(Saved entries)
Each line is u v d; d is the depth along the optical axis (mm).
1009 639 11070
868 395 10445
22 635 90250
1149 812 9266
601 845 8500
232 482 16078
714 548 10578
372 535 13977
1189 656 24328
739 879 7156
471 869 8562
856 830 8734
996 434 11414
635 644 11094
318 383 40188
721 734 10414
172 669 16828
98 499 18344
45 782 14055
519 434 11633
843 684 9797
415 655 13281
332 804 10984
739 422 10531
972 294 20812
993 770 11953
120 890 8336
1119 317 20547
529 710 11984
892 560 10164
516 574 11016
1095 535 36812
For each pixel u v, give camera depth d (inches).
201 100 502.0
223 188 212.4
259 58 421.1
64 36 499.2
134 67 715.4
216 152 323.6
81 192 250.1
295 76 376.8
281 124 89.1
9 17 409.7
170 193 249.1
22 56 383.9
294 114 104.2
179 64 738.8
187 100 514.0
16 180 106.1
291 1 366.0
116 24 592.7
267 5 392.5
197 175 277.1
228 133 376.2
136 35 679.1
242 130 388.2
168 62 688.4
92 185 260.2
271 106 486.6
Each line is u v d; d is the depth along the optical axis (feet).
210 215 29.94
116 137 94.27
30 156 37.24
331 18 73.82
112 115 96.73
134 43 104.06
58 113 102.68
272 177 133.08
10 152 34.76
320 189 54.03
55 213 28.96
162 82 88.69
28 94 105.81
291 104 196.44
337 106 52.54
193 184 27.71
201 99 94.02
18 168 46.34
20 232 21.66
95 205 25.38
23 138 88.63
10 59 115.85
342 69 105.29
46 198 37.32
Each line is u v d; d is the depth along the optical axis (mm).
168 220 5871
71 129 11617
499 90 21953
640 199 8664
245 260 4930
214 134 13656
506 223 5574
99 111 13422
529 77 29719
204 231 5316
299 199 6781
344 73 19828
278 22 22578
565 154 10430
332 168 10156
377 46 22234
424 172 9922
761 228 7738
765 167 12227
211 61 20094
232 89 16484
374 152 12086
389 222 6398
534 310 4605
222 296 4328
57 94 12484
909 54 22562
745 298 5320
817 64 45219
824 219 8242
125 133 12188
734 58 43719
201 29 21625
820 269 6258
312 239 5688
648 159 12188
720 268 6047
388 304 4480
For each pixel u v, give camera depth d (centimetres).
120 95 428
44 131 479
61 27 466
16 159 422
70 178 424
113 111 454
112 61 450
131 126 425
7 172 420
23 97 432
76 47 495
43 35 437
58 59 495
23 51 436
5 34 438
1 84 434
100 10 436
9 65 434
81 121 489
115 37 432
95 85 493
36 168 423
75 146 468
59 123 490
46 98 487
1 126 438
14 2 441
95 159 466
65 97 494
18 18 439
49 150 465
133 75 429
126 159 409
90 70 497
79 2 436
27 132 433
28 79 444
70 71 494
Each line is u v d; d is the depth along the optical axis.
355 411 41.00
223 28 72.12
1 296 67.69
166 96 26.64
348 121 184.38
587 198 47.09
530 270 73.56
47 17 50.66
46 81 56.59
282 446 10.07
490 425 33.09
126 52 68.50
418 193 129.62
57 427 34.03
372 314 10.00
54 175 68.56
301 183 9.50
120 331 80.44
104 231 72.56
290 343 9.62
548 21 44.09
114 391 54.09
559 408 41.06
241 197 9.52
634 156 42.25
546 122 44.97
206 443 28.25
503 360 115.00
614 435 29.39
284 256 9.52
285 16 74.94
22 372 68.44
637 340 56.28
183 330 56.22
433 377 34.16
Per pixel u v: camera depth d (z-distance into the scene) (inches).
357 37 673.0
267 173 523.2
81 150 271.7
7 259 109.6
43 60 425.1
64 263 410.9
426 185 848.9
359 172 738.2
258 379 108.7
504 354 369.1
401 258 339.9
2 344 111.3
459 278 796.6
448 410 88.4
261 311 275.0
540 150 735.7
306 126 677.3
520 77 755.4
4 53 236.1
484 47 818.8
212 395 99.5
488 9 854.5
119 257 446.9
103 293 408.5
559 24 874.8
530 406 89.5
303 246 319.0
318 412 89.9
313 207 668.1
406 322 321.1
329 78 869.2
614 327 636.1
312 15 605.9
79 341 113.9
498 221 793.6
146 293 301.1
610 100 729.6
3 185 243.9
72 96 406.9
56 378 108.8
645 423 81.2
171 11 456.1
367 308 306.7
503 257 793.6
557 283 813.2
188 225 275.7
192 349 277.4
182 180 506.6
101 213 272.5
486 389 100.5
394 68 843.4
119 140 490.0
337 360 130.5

▶ **Prompt**:
Beginning with the line that has "295 76 376.8" and ending with the line that has "388 304 4480", set down the lines above exactly and include no others.

▶ **Exercise answer**:
295 76 376.8
281 124 89.1
9 17 409.7
170 193 249.1
22 56 383.9
294 114 104.2
179 64 738.8
187 100 514.0
16 180 106.1
291 1 366.0
116 24 592.7
267 5 392.5
197 175 277.1
228 133 376.2
136 35 679.1
242 130 388.2
168 62 688.4
92 185 260.2
271 106 486.6
Each line is u v d; d is the depth along the optical axis (feet).
210 215 29.94
116 137 94.27
30 156 37.24
331 18 73.82
112 115 96.73
134 43 104.06
58 113 102.68
272 177 133.08
10 152 34.76
320 189 54.03
55 213 28.96
162 82 88.69
28 94 105.81
291 104 196.44
337 106 52.54
193 184 27.71
201 99 94.02
18 168 46.34
20 232 21.66
95 205 25.38
23 138 88.63
10 59 115.85
342 69 105.29
46 198 37.32
Each line is u v d; d is the depth along the optical axis (mm).
168 220 5871
71 129 11617
499 90 21953
640 199 8664
245 260 4930
214 134 13656
506 223 5574
99 111 13422
529 77 29719
204 231 5316
299 199 6781
344 73 19828
278 22 22578
565 154 10430
332 168 10156
377 46 22234
424 172 9922
761 228 7738
765 167 12227
211 61 20094
232 89 16484
374 152 12086
389 222 6398
534 310 4605
222 296 4328
57 94 12484
909 54 22562
745 298 5320
817 64 45219
824 219 8242
125 133 12188
734 58 43719
201 29 21625
820 269 6258
312 239 5688
648 159 12188
720 268 6047
388 304 4480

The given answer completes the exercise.